The new classes [instead] focused entirely on shaving pennies here and there off the consumer. Put on a decal that the product could not be returned to where it was purchased, but shipped to some distant factory. Make it a little harder each passing year by having the purchaser show ID or produce the original receipt. Fire the repair department and replace them with customer service phones. You know what I’m talking about.
Sure, we had misleading advertising in my day, but it was confined to the obvious, such as the top half of the potato chip package being a printed label instead of product. Nobody deliberately pumped the package up to four times its content volume. Sure, it cost a bit more to hire a gas pump jockey. As soon as one station went self-serve, everybody had to follow suit. Now instead of paying a few cents more per gallon, the public pays a few dollars more on food stamps, defaulted student loans, full jails, and the not-yet-felt horrors of an entire generation of idled but entitled teens entering an economy that cannot no-how employ them as adults.

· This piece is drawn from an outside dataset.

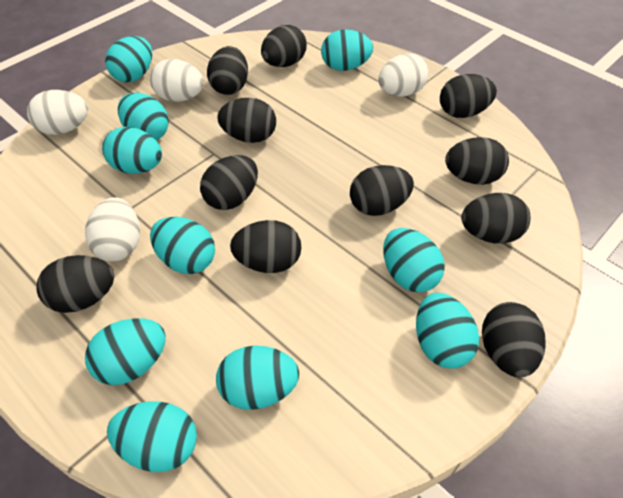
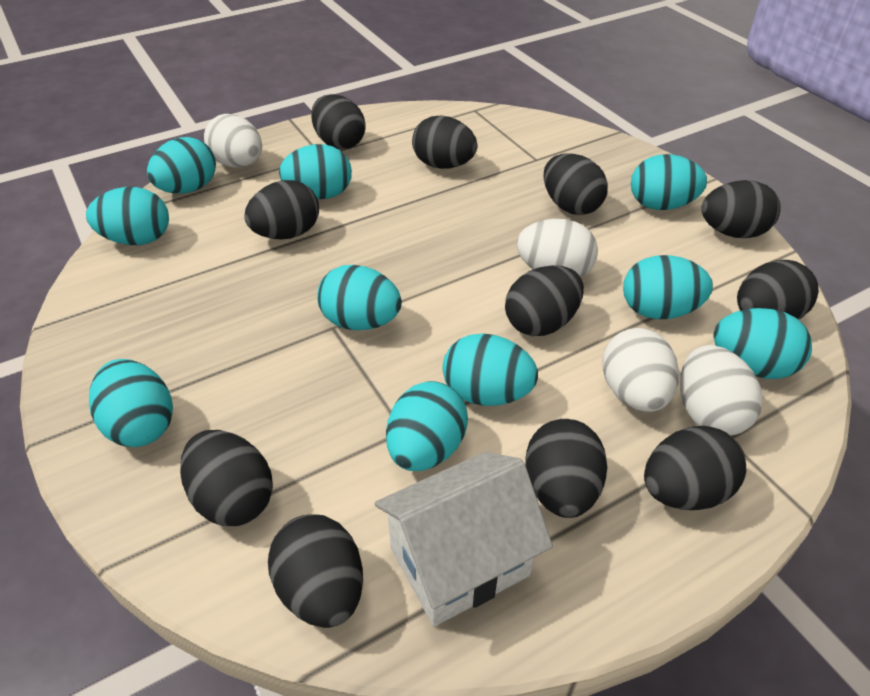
white house: none = 0 -> [375,452,553,626] = 1

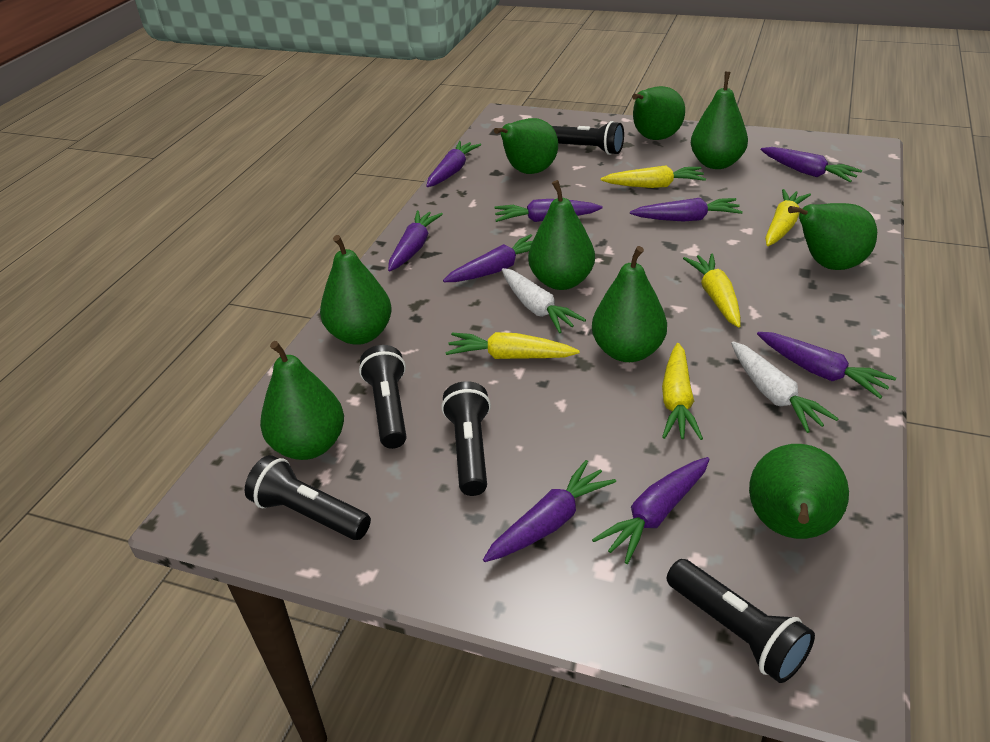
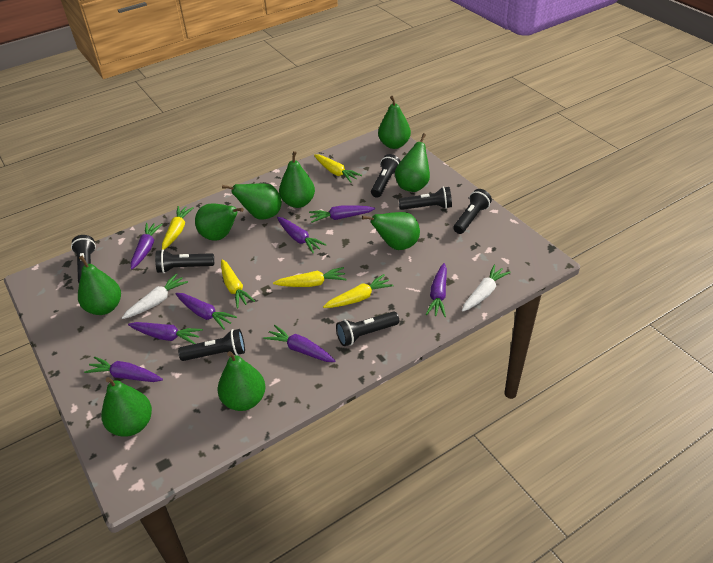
black flashlight: [245,455,371,540] [359,345,406,449] [441,381,491,496] [552,121,624,155] [667,559,815,683] = 5 -> [71,235,96,283] [155,249,214,273] [178,329,245,361] [336,311,399,346] [371,154,401,198] [398,187,452,210] [453,189,492,234] = 7
purple carrot: [388,211,443,272] [426,141,481,187] [443,234,533,282] [483,460,616,562] [494,199,603,222] [592,457,710,564] [630,198,743,222] [757,332,896,399] [761,147,862,182] = 9 -> [84,356,163,382] [128,322,203,344] [131,223,163,270] [176,293,237,330] [263,325,335,362] [277,217,327,254] [309,205,375,223] [425,263,447,317] = 8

Back to the package shown above. The actual manufacture took place in China, which is so far away it is almost as hard to see as this tiny label on the back of the package
Yes, if you’ve spotted the shortage of photos lately, all my Vivitars quit working. Three of them. They all developed the same problem—this batch will either not read or not write to the SD card. I’ve always been suspicious of electronic products that have this all-too-specific a match between utility and malfunction. Let me explain that. Think of all the things that could go wrong with a digital camera. Say the flash quits, or the sepia setting won’t work. Maybe the anti-shake device fails or the telephoto button goes kaput. Folks could probably live with that. Yet none of these features ever fail. The only thing that goes wrong is always some precise function that renders the entire camera inoperable. Think about that one.
ADDENDUM
Nobody can figure out why the Hippie is so irate. He broke the contract, I walked out. That’s how it works. We play as a duo means once we start, two people play every song in a continuous string except for breaks. History shows you cannot let him play a solo, not even one. We also do not play any song unless it is on the pre-agreed list. We do not argue about this on stage. Nor is it allowed to insult the other guy by on-stage coaching, totally unacceptable. (Actually, it is the Hippie who can’t follow other musicians. When he makes a big deal out of following, he means following him, an insufferable presumption.)
He’s taken to leaving obscene messages at four in the morning. He’s not getting up special to make the calls, why he’s just getting drunk around that time. Something about me walking out on the gig. Will somebody tell him that was the fault of the guitar player. The guitar player who started playing solo at a duo gig. And playing material the band didn’t know. That’s the problem, not me. Unless the guitar player is actually stupid enough to think other people are obligated to put up with such nonsense. Naw, nobody is that stupid. What? Well, okay, liberals are that stupid. What again? Well, yes, the Hippie is a liberal, but only when it comes to you. When it’s his turn to pay, suddenly he's a socialist.
He is also on about how I am not a very good bassist because sometimes I’ve never even heard of the songs he comes up with. Maybe so. But unlike him, at least I can get the undivided attention of the whole room. And I can play “Jambalaya” the right way, which he should learn. Both chords. The guy breaks his own contract by lying to get you on stage, then howls persecution when you opt out. There is some ancient Levantine connection here that I can’t quite put my finger on.